OMSCHRIJVING OPDRACHT: Geef alsjeblieft aan wie volgens de aangeleverde tekst mededeling doet wanneer de rechtbank bepaalt dat van het onderzoek op de terechtzitting een opname wordt gemaakt.

AANGELEVERDE TEKST:
-*-*-

Wetboek van Strafvordering (Sv)


Vierde Boek

Eenige rechtsplegingen van bijzonderen aard

Titel X

Innovatie van verschillende onderwerpen

Derde afdeling

Opnamen van beeld, geluid of beeld en geluid als onderdeel van de verslaglegging en als wettig bewijsmiddel

§ 3

Behandeling van de zaak door de rechtbank

Artikel 561 In aanvulling op artikel 258, tweede lid, kan de voorzitter van de rechtbank ter voorbereiding van de terechtzitting bevelen dat van hetgeen met toepassing van artikel 560 op een opname van beeld, geluid, of beeld en geluid is vastgelegd alsnog volledig proces-verbaal wordt opgemaakt.

Artikel 562 De rechtbank kan bepalen dat van het onderzoek op de terechtzitting een opname van geluid of beeld en geluid wordt gemaakt. De voorzitter doet daarvan mededeling.

Artikel 563 Na aanvang van het onderzoek op de terechtzitting kan de rechtbank bevelen dat van hetgeen met toepassing van artikel 560 op een opname van beeld, geluid, of beeld en geluid is vastgelegd alsnog volledig proces-verbaal wordt opgemaakt.

Artikel 564 In geval van schorsing van het onderzoek op de terechtzitting overeenkomstig artikel 281, eerste lid, kan, in afwijking van het vierde lid van dat artikel, bij instemming van de officier van justitie en de verdachte artikel 566 worden toegepast. In dat geval wordt de opname van geluid of beeld en geluid voorafgaand aan de hervatting van het onderzoek bij de processtukken gevoegd.

Artikel 565 1 Artikel 301 is van overeenkomstige toepassing op opnamen van beeld, geluid of beeld en geluid, met dien verstande dat daar waar wordt gesproken van de voorlezing van stukken, daaronder wordt verstaan het vertonen of ten gehore brengen van die opnamen.
2 Artikel 331, eerste lid, is van toepassing.

-*-*-

GEËXTRAHEERDE GEGEVENS:

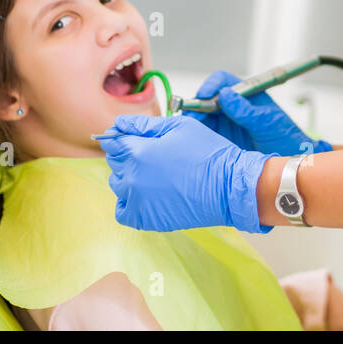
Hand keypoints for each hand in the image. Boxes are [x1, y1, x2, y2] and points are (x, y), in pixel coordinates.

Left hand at [97, 114, 271, 233]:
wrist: (229, 187)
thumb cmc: (208, 153)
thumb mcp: (178, 127)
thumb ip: (144, 124)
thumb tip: (118, 124)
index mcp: (139, 153)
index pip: (112, 141)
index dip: (120, 136)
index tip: (130, 137)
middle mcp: (133, 178)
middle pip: (115, 162)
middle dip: (127, 154)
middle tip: (152, 154)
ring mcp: (138, 202)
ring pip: (118, 184)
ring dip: (129, 176)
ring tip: (154, 173)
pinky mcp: (146, 219)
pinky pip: (122, 210)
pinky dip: (129, 202)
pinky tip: (146, 194)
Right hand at [184, 69, 332, 156]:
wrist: (291, 161)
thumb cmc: (285, 137)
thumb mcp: (267, 123)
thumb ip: (246, 110)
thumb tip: (225, 94)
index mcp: (246, 94)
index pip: (222, 81)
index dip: (210, 86)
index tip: (204, 97)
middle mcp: (233, 106)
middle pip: (207, 99)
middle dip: (196, 107)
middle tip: (190, 120)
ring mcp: (227, 122)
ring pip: (202, 117)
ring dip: (195, 123)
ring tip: (191, 134)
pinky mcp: (222, 139)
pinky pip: (205, 134)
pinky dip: (197, 137)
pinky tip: (196, 145)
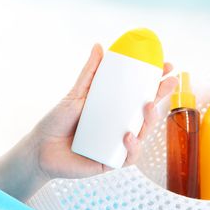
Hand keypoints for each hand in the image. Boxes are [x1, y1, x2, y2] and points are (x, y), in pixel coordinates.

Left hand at [30, 43, 177, 181]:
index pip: (139, 94)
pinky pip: (129, 156)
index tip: (167, 66)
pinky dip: (132, 146)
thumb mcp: (76, 95)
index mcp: (114, 109)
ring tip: (147, 107)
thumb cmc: (57, 121)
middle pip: (146, 113)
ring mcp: (117, 145)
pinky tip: (127, 135)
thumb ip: (89, 73)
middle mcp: (119, 126)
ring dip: (150, 121)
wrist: (40, 148)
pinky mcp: (111, 162)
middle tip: (169, 83)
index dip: (156, 82)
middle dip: (161, 97)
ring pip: (143, 134)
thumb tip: (99, 46)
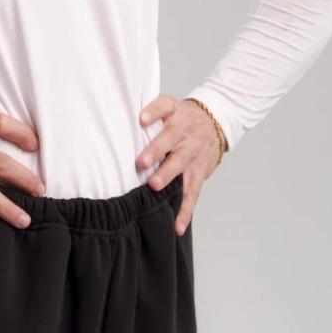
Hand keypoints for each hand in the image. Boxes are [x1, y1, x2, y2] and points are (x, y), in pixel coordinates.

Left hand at [135, 95, 223, 235]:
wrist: (215, 124)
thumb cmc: (182, 118)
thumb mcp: (169, 107)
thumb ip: (150, 114)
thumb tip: (116, 123)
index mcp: (175, 113)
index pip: (164, 107)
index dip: (153, 112)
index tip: (141, 119)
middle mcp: (185, 133)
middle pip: (171, 140)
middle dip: (156, 151)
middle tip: (141, 162)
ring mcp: (193, 153)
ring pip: (182, 166)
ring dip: (169, 177)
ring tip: (155, 188)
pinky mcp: (200, 172)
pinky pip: (193, 192)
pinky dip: (185, 210)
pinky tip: (177, 226)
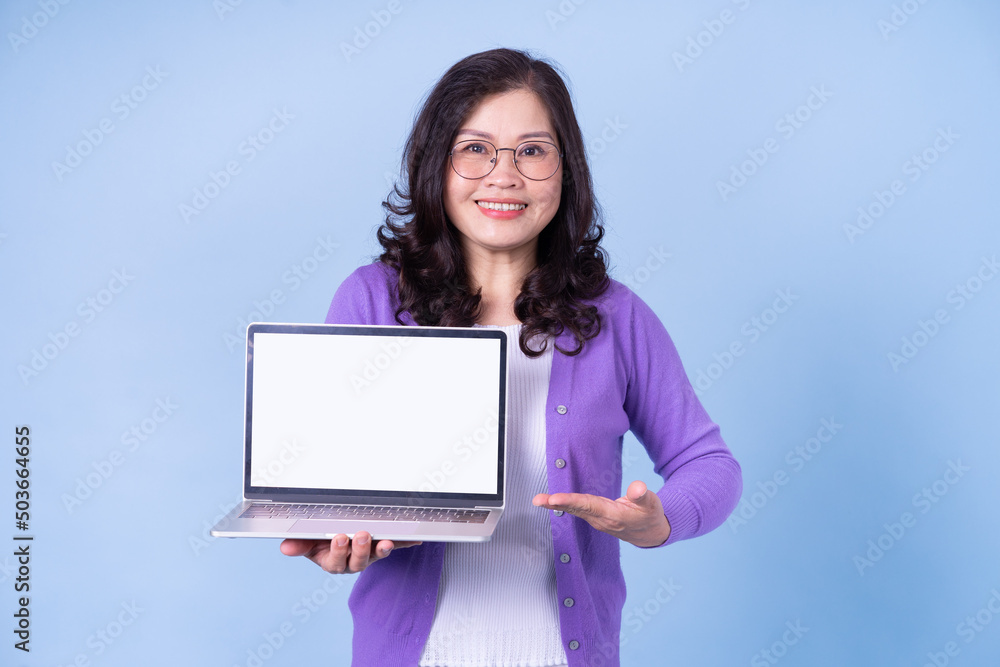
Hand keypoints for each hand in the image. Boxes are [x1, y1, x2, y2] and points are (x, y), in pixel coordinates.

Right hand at [279, 531, 421, 573]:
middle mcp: (352, 562)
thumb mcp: (308, 543)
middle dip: (360, 549)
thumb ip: (299, 544)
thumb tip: (285, 547)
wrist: (340, 541)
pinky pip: (396, 546)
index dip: (338, 551)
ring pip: (376, 556)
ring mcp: (369, 556)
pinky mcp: (382, 549)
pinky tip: (415, 539)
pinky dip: (406, 543)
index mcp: (333, 561)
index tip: (339, 538)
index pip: (334, 561)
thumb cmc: (322, 542)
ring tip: (385, 541)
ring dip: (382, 549)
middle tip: (361, 535)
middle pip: (358, 561)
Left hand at [532, 480, 670, 547]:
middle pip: (577, 509)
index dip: (572, 501)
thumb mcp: (652, 504)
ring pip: (574, 510)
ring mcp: (596, 520)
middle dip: (556, 504)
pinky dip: (562, 505)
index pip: (590, 506)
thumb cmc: (650, 516)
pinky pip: (576, 509)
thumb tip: (637, 487)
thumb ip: (643, 496)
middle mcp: (601, 519)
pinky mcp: (594, 517)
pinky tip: (549, 501)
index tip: (555, 499)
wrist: (649, 534)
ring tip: (538, 499)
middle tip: (538, 499)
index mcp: (614, 516)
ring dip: (555, 505)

-*-*-

JOUW ANTWOORD: De voorzitter doet daarvan mededeling.